Lurking under everything is something a little cooler and damper that just serves to tether the scent back to that earthiness in the start and stop it floating away on a honeyed mimosa and cardamon cloud. It stops the composition from becoming nostalgic and overly pretty and gives it that harder, grittier edge too.
Throughout a wear of Ray-Flection there is a real sense of density and power. The cardamon and violet linger really quite significantly and although they are joined by honey and mimosa, both those facets seem to modify the spicy tones rather than take up a lot of space in their own right. The honey elements are nice though, they never tip over into becoming too animalic or urine-like, which honey can do.
The scent didn’t change a whole lot from start to finish, there is movement – although it feels like it is all heading in the direction set out at the start – but that’s ok. There is a lot to be said for a fragrance that continues to do what it set out to do at the beginning. If anything, more of a beeswaxy tone comes through later, it mingles with and follows on from the honeyed facet pleasingly giving a slightly waxy dimension to everything.
If you read just the notes, you would be forgiven for thinking that this is a relaxed and chilled out scent. It isn’t really. I found this to be a rather tenacious, gregarious fragrance, full of contradictions – be that warm/cool, bitter/sweet, wet/dry, spicy/floral, relaxed/energetic. This is a scent with some fight in it, some real moxie. Ray-Flection feels like the sort of perfume that will polarise people and I always admire brands that are willing to set their stall out with conviction like that.
The other stuff
I didn’t feel that Ray-Flection conjured the alien flower that it promised. I could sort of see where Masque were heading with that idea, but personally I don’t feel like they quite made it. This is a scent with a strong vein of spice and it is full of sass and spark, so I really didn’t mind it not hitting the floral element as much as I imagined it may have. But of course, we need to remember that this is an imaginary flower, an alien flower, so it can smell of whatever the hell it wants to!
The longevity of Ray-Flection is really good, I got 8-10 hours out of a wear. It also seems to project quite confidently too, to at least handshake distance and you could probably get that further with a greater number of sprays.
Ray-Flection feels like it would wear well in the winter months to act as a perfumed heating system and a reminder of what sunlight on skin feels like. In summer it might get a bit too “buzzy”, but go with whatever suits you and your way of wearing scent.
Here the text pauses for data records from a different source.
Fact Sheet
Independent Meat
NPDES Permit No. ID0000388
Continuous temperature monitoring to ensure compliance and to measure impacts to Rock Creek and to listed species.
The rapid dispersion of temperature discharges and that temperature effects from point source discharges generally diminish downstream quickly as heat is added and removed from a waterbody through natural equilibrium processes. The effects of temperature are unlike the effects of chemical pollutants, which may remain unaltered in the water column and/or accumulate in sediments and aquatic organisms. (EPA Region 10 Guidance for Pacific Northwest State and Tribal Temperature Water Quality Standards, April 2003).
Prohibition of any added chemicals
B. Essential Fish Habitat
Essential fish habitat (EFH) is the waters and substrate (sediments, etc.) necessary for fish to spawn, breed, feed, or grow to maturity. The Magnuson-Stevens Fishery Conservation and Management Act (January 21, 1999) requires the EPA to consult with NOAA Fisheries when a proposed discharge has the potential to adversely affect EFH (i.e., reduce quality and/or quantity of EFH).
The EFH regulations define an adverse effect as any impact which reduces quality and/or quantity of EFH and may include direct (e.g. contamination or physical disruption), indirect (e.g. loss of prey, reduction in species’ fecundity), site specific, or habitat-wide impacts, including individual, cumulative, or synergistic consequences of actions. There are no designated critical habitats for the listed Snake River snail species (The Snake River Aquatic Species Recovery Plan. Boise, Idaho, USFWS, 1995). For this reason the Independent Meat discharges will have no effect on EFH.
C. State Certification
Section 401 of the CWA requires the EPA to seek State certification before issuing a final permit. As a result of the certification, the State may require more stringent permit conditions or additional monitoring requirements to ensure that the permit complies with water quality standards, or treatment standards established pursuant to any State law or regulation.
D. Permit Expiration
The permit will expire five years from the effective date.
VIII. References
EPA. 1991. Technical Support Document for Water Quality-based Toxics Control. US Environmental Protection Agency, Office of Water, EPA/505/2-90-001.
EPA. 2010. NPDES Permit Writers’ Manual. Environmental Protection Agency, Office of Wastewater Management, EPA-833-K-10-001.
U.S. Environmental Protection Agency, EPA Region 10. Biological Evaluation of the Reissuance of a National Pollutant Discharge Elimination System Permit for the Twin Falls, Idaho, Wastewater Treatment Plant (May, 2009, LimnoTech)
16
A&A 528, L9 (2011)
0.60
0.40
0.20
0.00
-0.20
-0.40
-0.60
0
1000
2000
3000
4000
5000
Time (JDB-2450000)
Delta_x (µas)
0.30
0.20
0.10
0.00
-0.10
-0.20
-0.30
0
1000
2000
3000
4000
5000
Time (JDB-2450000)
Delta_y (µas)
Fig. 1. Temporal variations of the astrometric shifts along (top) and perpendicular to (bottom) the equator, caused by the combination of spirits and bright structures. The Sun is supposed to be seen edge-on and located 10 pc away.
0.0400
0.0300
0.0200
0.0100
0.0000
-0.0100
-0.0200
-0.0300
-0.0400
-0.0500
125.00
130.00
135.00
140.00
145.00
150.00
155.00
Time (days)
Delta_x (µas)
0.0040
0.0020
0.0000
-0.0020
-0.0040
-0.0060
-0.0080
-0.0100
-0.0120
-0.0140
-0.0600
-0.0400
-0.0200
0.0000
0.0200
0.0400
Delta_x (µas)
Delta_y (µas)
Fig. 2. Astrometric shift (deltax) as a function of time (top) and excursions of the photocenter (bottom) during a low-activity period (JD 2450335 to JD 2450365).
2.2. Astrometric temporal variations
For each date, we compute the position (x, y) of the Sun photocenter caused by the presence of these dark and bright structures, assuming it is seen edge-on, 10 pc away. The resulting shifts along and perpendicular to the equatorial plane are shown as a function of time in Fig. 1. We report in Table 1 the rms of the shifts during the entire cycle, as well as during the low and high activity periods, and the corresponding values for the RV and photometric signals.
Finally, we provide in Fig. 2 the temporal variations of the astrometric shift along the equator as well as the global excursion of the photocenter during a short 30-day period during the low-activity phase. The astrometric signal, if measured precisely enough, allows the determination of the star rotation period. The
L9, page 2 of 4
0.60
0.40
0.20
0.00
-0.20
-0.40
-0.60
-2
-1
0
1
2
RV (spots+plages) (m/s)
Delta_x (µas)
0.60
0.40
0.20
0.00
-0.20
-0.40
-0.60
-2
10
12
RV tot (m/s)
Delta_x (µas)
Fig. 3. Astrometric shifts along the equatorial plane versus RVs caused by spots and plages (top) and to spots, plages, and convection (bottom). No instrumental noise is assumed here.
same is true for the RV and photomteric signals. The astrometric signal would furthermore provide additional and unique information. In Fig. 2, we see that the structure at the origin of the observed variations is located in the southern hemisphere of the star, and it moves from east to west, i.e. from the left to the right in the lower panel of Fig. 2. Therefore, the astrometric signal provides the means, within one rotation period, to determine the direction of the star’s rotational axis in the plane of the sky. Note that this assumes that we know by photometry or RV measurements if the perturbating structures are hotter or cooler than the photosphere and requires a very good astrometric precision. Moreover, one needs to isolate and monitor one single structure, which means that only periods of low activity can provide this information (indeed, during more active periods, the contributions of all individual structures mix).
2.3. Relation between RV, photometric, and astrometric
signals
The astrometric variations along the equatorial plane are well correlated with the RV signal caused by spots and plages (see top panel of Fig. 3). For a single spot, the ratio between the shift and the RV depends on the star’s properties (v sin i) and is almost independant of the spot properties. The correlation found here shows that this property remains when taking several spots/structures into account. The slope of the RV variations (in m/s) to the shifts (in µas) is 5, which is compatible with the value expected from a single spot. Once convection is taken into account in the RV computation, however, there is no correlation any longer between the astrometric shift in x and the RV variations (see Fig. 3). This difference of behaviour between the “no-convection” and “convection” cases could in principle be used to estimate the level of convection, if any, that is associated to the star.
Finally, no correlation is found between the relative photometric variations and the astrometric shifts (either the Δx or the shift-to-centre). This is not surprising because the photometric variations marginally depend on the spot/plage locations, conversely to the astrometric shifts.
Masque Milano are an Italian brand who started cooking up fine fragrances in 2010, launching their first range in 2013. The brand is the product of the friendship of Alessandro and Ricardo, who bring a wide variety of influences and inspiration to the brand’s concepts.
Ray-Flection is part of Act IV of Masque’s Opera series. This aims to present the opera of life over four acts, the final act focusing on dreams and flights of fantasy. The marketing blurb around Ray-Flection hinges on the fragrance being the embodiment of a strange, alien flower, perhaps one which is dreamed into being by the wearer?
Masque offer bold fragrances which have a significant following in the fragrance community. They aren’t scents that everyone will like but they are veritably bursting with character, so find one that you love and it is almost certain to become a signature scent.
Ray-Flection is available from the Masque Milano web store where it is priced at €115 for 35ml EdP.
We were very kindly gifted a sample of this fragrance by a friend of The Sniff who has no association with the Masque Milano brand.